Rachel was different. For all the softness and the crying over ice-cream cones, Rachel was the most stable member of the family: she took after her father.

Softness and stability—it might seem an odd combination, but Gloria knew how substantial a combination it could be. She understood too that a girl getting married just for the sex of it must be a common-enough mistake–girls had probably gotten married for that reason since the beginning of the world—but it was one mistake she’d never made.

She had been thirty years old, a veteran of several affairs and extremely anxious about her future, before agreeing to marry Curtis Drake. And she’d known all along that anxiety wasn’t a very good reason for marriage; still, it had now begun to seem a better reason than this ignorant, virginal susceptibility of her daughter’s.

Or was it possible that nobody’s reasons could be all that clearly defined? Maybe men and women came together in ways as random and mindless as the mating of birds or pigs or insects, so that any talk of “reasons” would always be vain, always be self-deceiving and beside the point. Well, that would be one way of looking at it. Another way, even if it did require more piercing and poignant kinds of memory than she could bear to summon most of the time, would be to acknowledge that Curtis Drake had once won her heart.

“Oh, you say the nicest things,” she could remember telling him, many times, and she had always meant it,
though it wasn’t easy now to sift out even the nicest of the things he’d said.

She had liked the trim shape of his head and the way he held it, and the set of his shoulders. She’d liked the depth and resonance of his speaking voice, too, in times of tenderness, even though she’d always known it could take on a harsh rasp in their quarrels, and that it could rise and thin out into an almost feminine whine on a line like “Gloria, can’t you ever be reasonable?”

In the years since her divorce she had often remarked to other people that she couldn’t imagine what had ever possessed her to marry Curtis Drake, but when she was alone she knew better: she could imagine what had possessed her. Certain old songs on the radio late at night, and especially one, could still make her cry for him:

We could make believe

I love you,

Only make believe

That you love me …

But she would have to put all that out of her mind now, for better or worse, because there were wedding preparations to attend to.

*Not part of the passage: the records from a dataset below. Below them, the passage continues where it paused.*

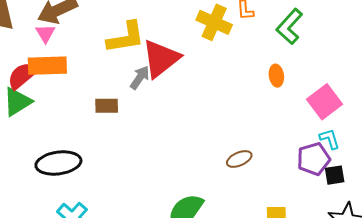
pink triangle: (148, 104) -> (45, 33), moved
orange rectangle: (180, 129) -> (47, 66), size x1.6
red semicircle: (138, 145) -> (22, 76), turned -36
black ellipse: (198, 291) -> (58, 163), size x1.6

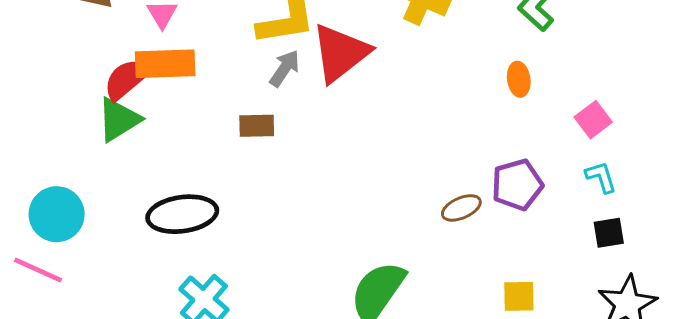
gray arrow: (140, 78) -> (285, 68), moved
pink square: (325, 102) -> (593, 120), size x0.7
purple pentagon: (314, 159) -> (517, 185), moved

She had always fancied the Episcopal Church—everybody knew it was the only aristocratic faith in America—and so she was badly disappointed when a chilly rector told her on the phone that there couldn’t be an Episcopalian wedding because of Evan’s previous marriage. During the next few days, using the phone book as a source of reference, she drew up a short list of Presbyterian and Methodist churches that seemed worth looking into, but she couldn’t take much interest in what she was doing. She’d grown fretful and bored with the whole problem when it was happily solved in an unexpected phone call from Charles Shepard.